- [WHAT IS NEEDED] Nothing may be left out of the listing below but its images; repeat the rest exactly.

- [PROVIDED DATA]
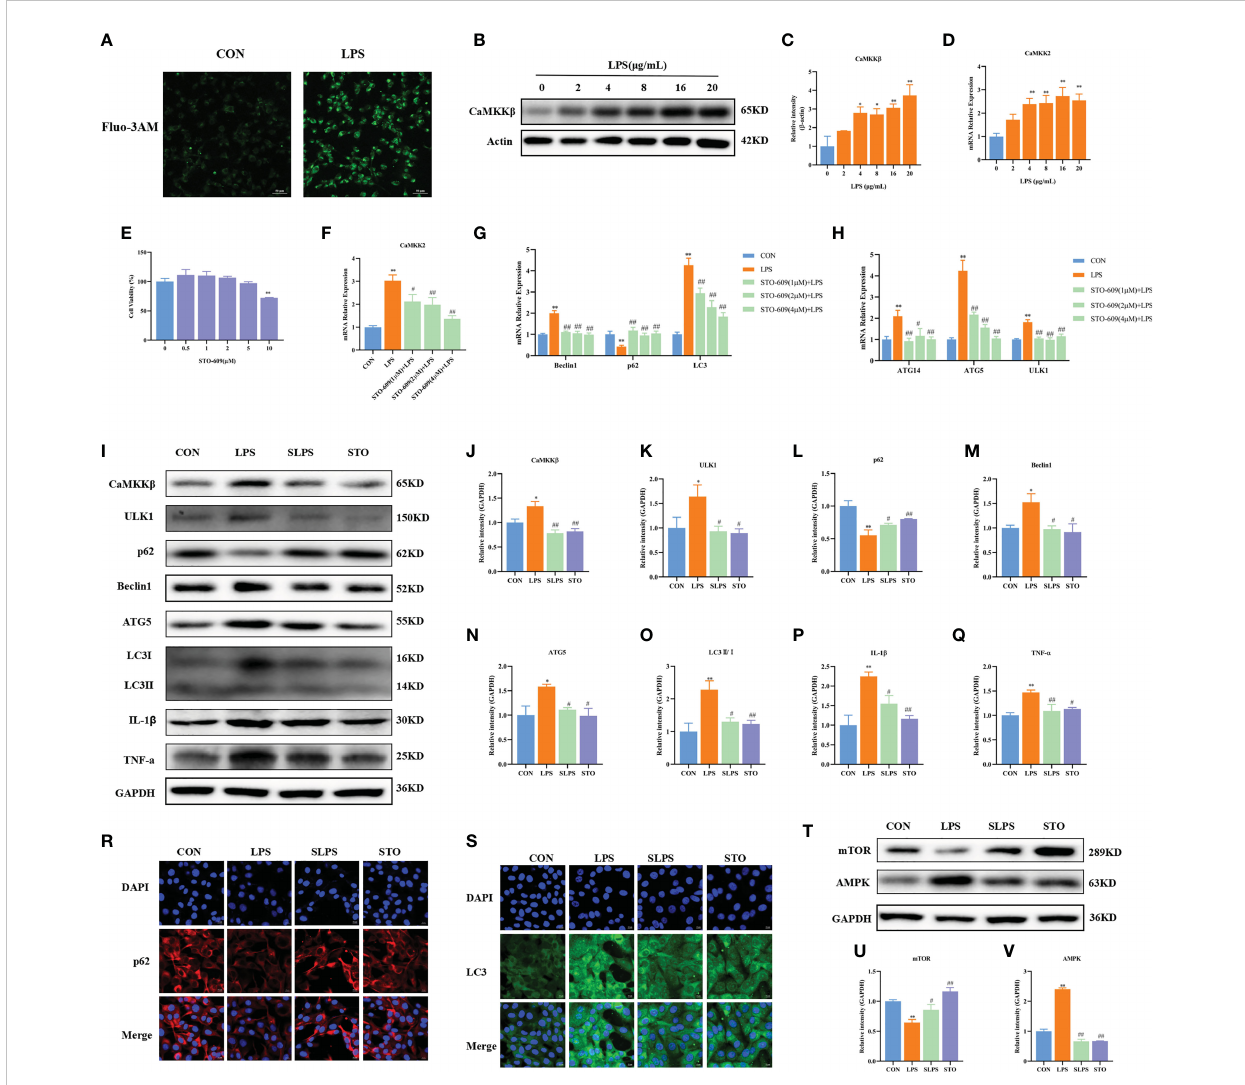
FIGURE 6 Effect of STO-609 pretreatment on LPS-induced autophagy and in fl ammation in BMECs. Fluorescence intensity of intracellular Ca 2+ . Scale bar, 50 m m (A) . Effects of different concentrations of LPS on the mRNA and protein expression of CaMKK b in BMECs for 3 h (B – D) . Effects of STO-609 on the cell viability of BMECs (E) . Effects of STO-609 pretreatment with different concentrations on LPS-induced autophagy-related genes and the mRNA expression of CaMKK2 in BMECs (F – H) . WB representative bands and quantitative result of autophagy and in fl ammation proteins in BMECs treated with LPS after STO-609 pretreatment (I – Q) . Immuno fl uorescence results of p62 and LC3 in BMECs treated with LPS after STO-609 pretreatment. Scale bar, 10 m m (R, S) . Effect of STO pretreatment on AMPK and mTOR protein expression in BMECs (T – V) . * p < 0.05, ** p < 0.01, representing signi fi cant difference compared with the Ctrl group; # p < 0.05 and ## p < 0.01, representing signi fi cant difference compared with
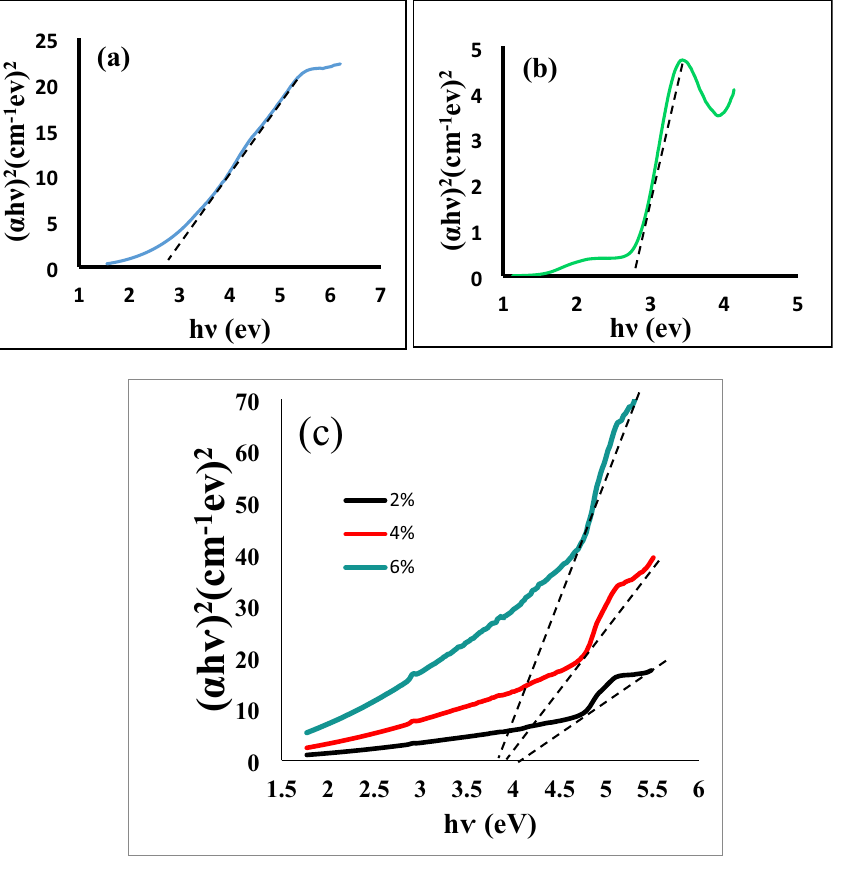
Figure 8. Tauc plots ( a – c ) showing indirect band gap values of ( a ) SnO 2 @ZnO nanocomposite, ( b ) PANI-NPs ( c ) different volume ratios of SnO 2 @ZnO.PANI (2%, 4%, and 6%)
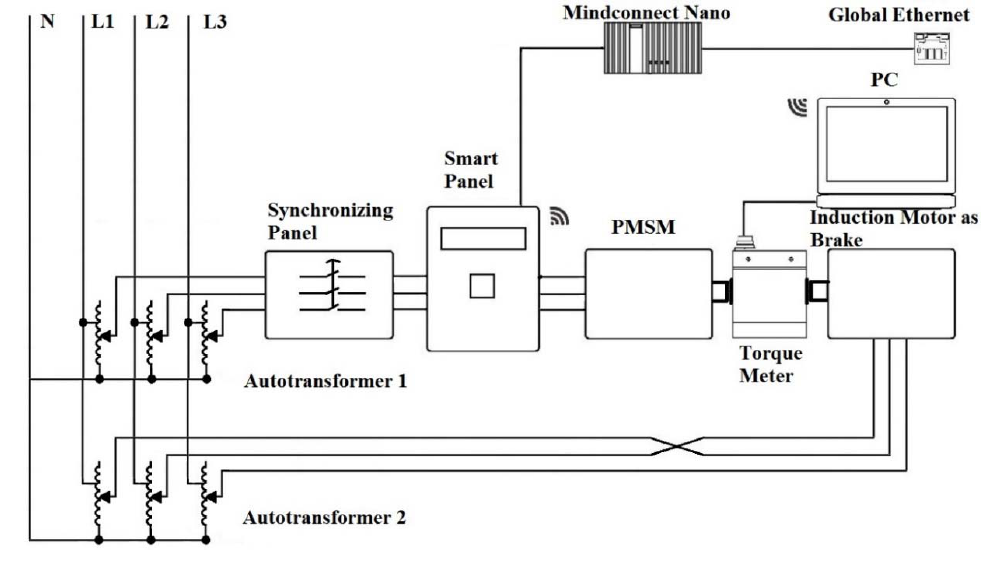
Figure 4. Circuit diagram of the test bench.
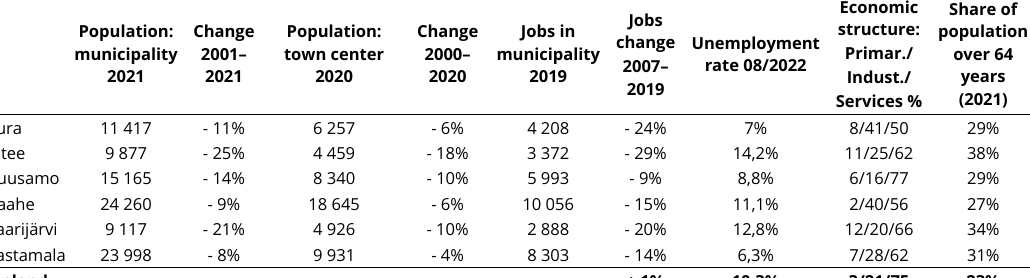
Table 1. The six towns’ socio-economic characteristics and development in a nutshell (Source: Tilastokeskus 2022; TEM 2022).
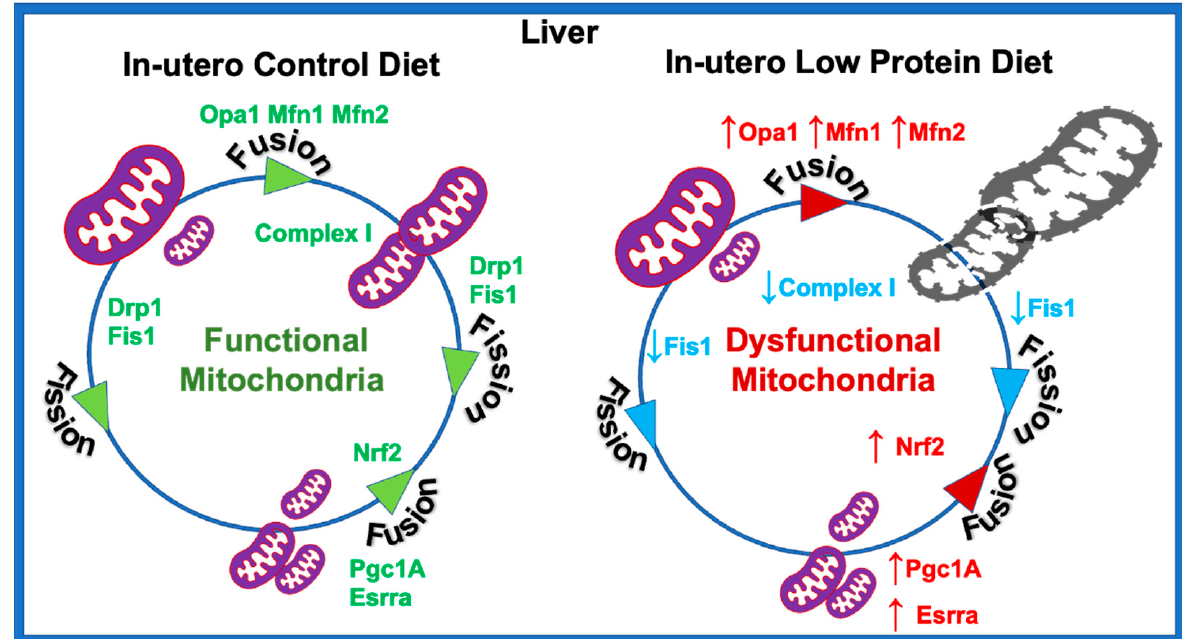
Figure 7. Schematic representation of the molecular mechanism of in utero low protein programmed mitochondrial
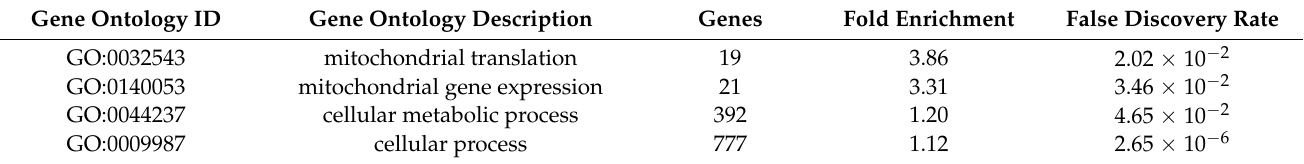
Table 1. Gene ontologies enriched for the selected features.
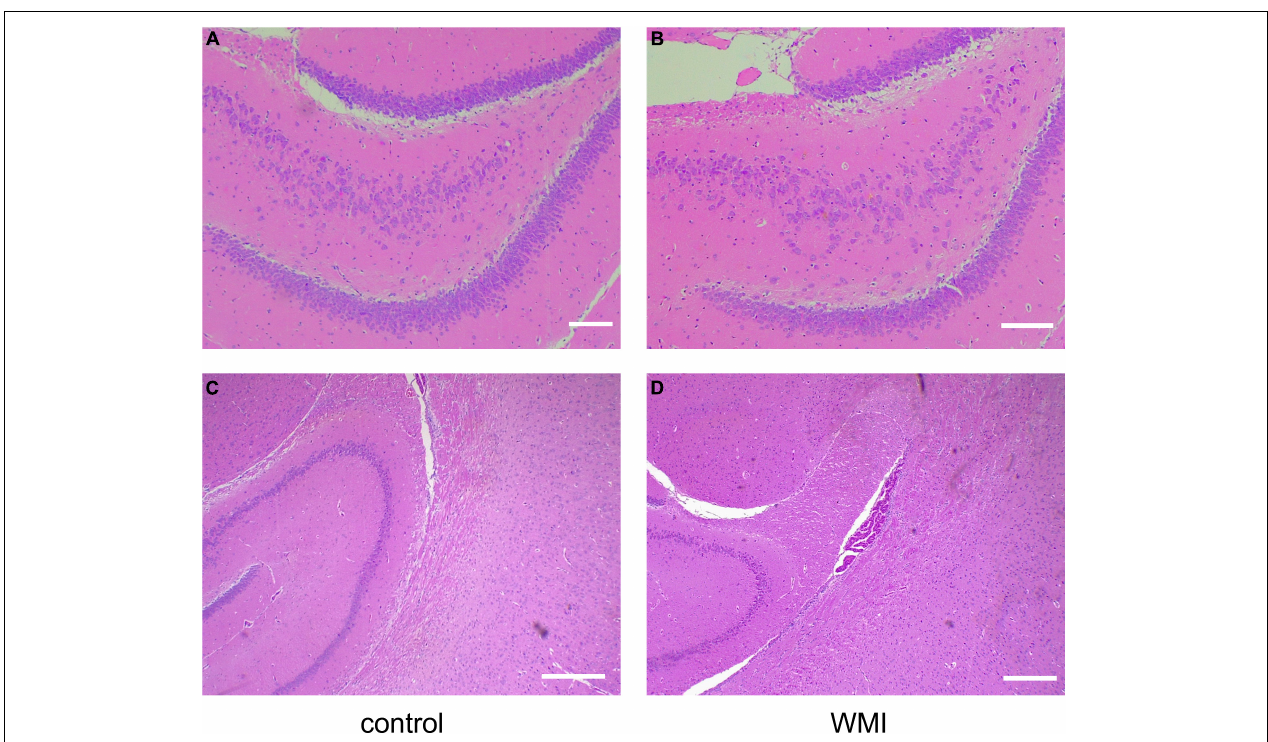
FIGURE 3 | Hematoxylin-eosin staining of rat hippocampus ( n = 2–3 brains per group). (A) The hippocampus of normal rats in the control group showed many neurons with a close and orderly arrangement. Scale bar = 100 µ m. (B) In the WMI group, nerve cells in the hippocampus were swollen, reduced in number, and disordered. Scale bar = 100 µ m. Compared with the control group (C) , hippocampal neurons in the WMI group (D) were sparse and the peripheral nerve fibers were disordered. Scale bar = 200 µ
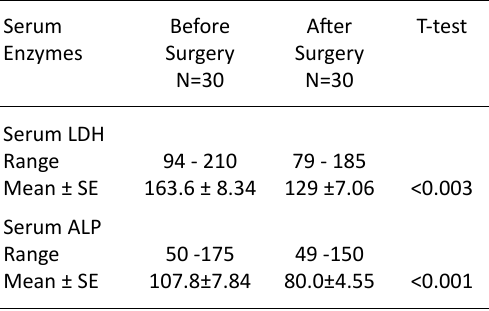
table 3. The difference in mean levels of serum enzymes (U/L) concentration between preoperative group and postoperative group of patients Serum Before After T-test Enzymes Surgery Surgery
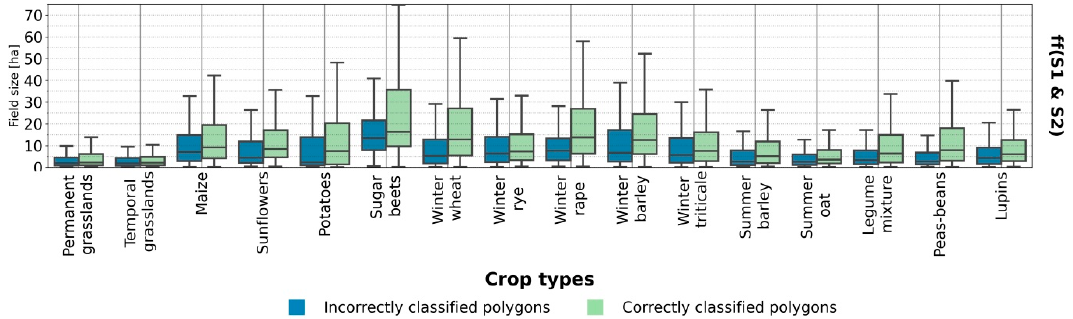
Figure 13. The parcel size distribution of misclassified and correctly classified pixels for ff(S1&S2) . The plots for S1 , S2 , and df(S1&S2) can be found in Supplementary Materials D.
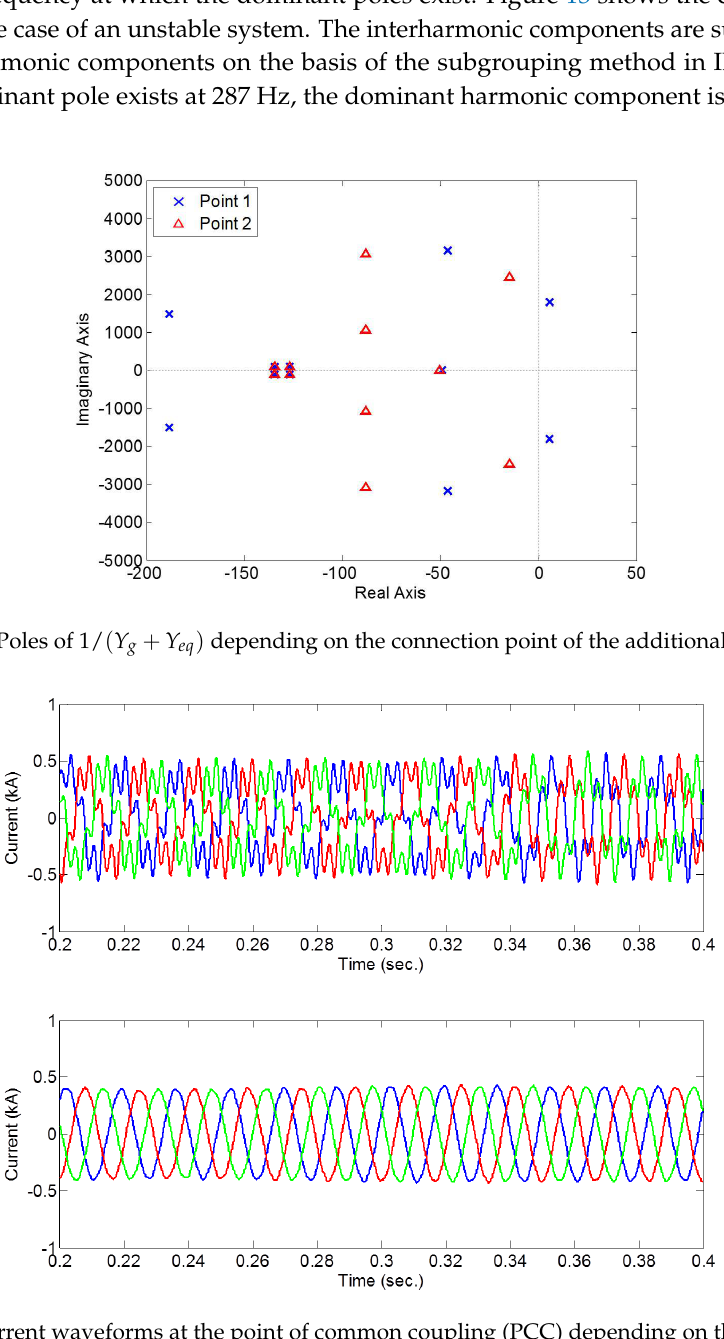
Figure 12. Current waveforms at the point of common coupling (PCC) depending on the connection point of the additional converter. The upper graph shows the case of connection to point 1, whereas the lower graph shows the case of connection to point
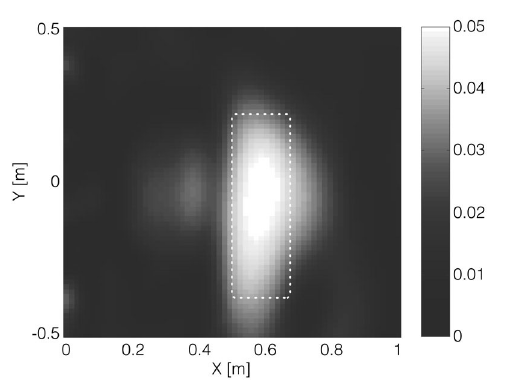
Fig. 8. Case 2: a conductivity anomaly. Modulus of the reconstructed contrast when considering clean data. The reference shape is reported as a contour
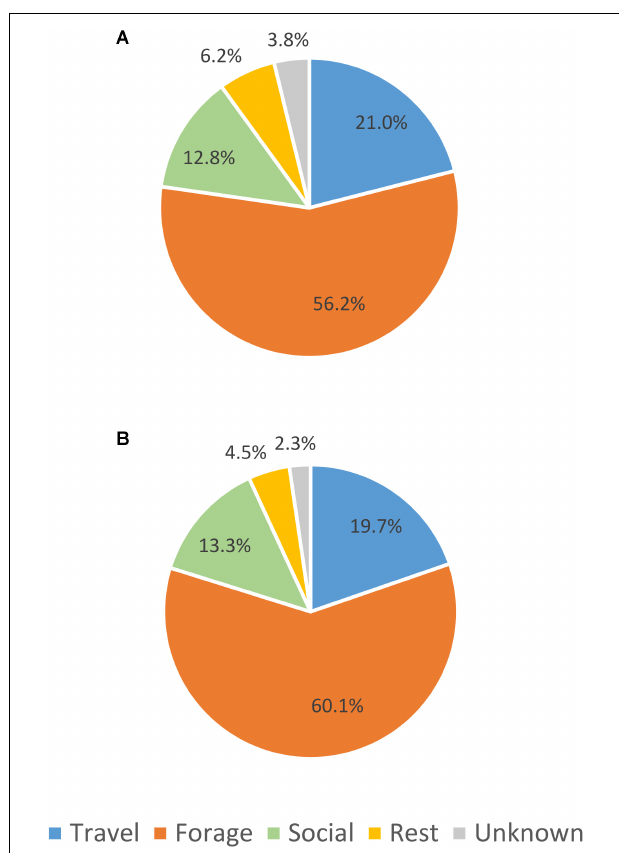
FIGURE 2 | Comparison of percent of activity budget for each primary gray whale behavior state between (A) UAS observed whale surface time and (B) UAS observed whale visible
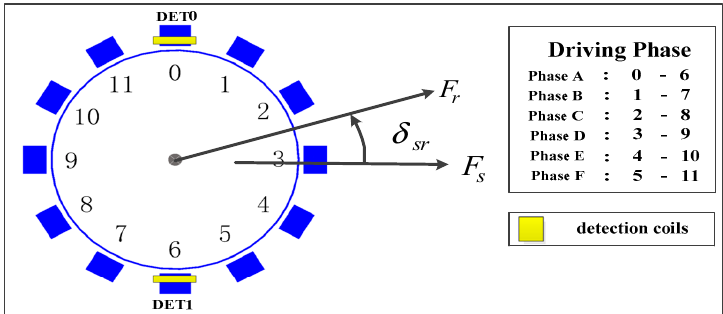
Figure 5. Driving schematic diagram.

- [ANSWER]
FIGURE 6 Effect of STO-609 pretreatment on LPS-induced autophagy and in fl ammation in BMECs. Fluorescence intensity of intracellular Ca 2+ . Scale bar, 50 m m (A) . Effects of different concentrations of LPS on the mRNA and protein expression of CaMKK b in BMECs for 3 h (B – D) . Effects of STO-609 on the cell viability of BMECs (E) . Effects of STO-609 pretreatment with different concentrations on LPS-induced autophagy-related genes and the mRNA expression of CaMKK2 in BMECs (F – H) . WB representative bands and quantitative result of autophagy and in fl ammation proteins in BMECs treated with LPS after STO-609 pretreatment (I – Q) . Immuno fl uorescence results of p62 and LC3 in BMECs treated with LPS after STO-609 pretreatment. Scale bar, 10 m m (R, S) . Effect of STO pretreatment on AMPK and mTOR protein expression in BMECs (T – V) . * p < 0.05, ** p < 0.01, representing signi fi cant difference compared with the Ctrl group; # p < 0.05 and ## p < 0.01, representing signi fi cant difference compared with
Figure 8. Tauc plots ( a – c ) showing indirect band gap values of ( a ) SnO 2 @ZnO nanocomposite, ( b ) PANI-NPs ( c ) different volume ratios of SnO 2 @ZnO.PANI (2%, 4%, and 6%)
Figure 4. Circuit diagram of the test bench.
Table 1. The six towns’ socio-economic characteristics and development in a nutshell (Source: Tilastokeskus 2022; TEM 2022).
Figure 7. Schematic representation of the molecular mechanism of in utero low protein programmed mitochondrial
Table 1. Gene ontologies enriched for the selected features.
FIGURE 3 | Hematoxylin-eosin staining of rat hippocampus ( n = 2–3 brains per group). (A) The hippocampus of normal rats in the control group showed many neurons with a close and orderly arrangement. Scale bar = 100 µ m. (B) In the WMI group, nerve cells in the hippocampus were swollen, reduced in number, and disordered. Scale bar = 100 µ m. Compared with the control group (C) , hippocampal neurons in the WMI group (D) were sparse and the peripheral nerve fibers were disordered. Scale bar = 200 µ
table 3. The difference in mean levels of serum enzymes (U/L) concentration between preoperative group and postoperative group of patients Serum Before After T-test Enzymes Surgery Surgery
Figure 13. The parcel size distribution of misclassified and correctly classified pixels for ff(S1&S2) . The plots for S1 , S2 , and df(S1&S2) can be found in Supplementary Materials D.
Figure 12. Current waveforms at the point of common coupling (PCC) depending on the connection point of the additional converter. The upper graph shows the case of connection to point 1, whereas the lower graph shows the case of connection to point
Fig. 8. Case 2: a conductivity anomaly. Modulus of the reconstructed contrast when considering clean data. The reference shape is reported as a contour
FIGURE 2 | Comparison of percent of activity budget for each primary gray whale behavior state between (A) UAS observed whale surface time and (B) UAS observed whale visible
Figure 5. Driving schematic diagram.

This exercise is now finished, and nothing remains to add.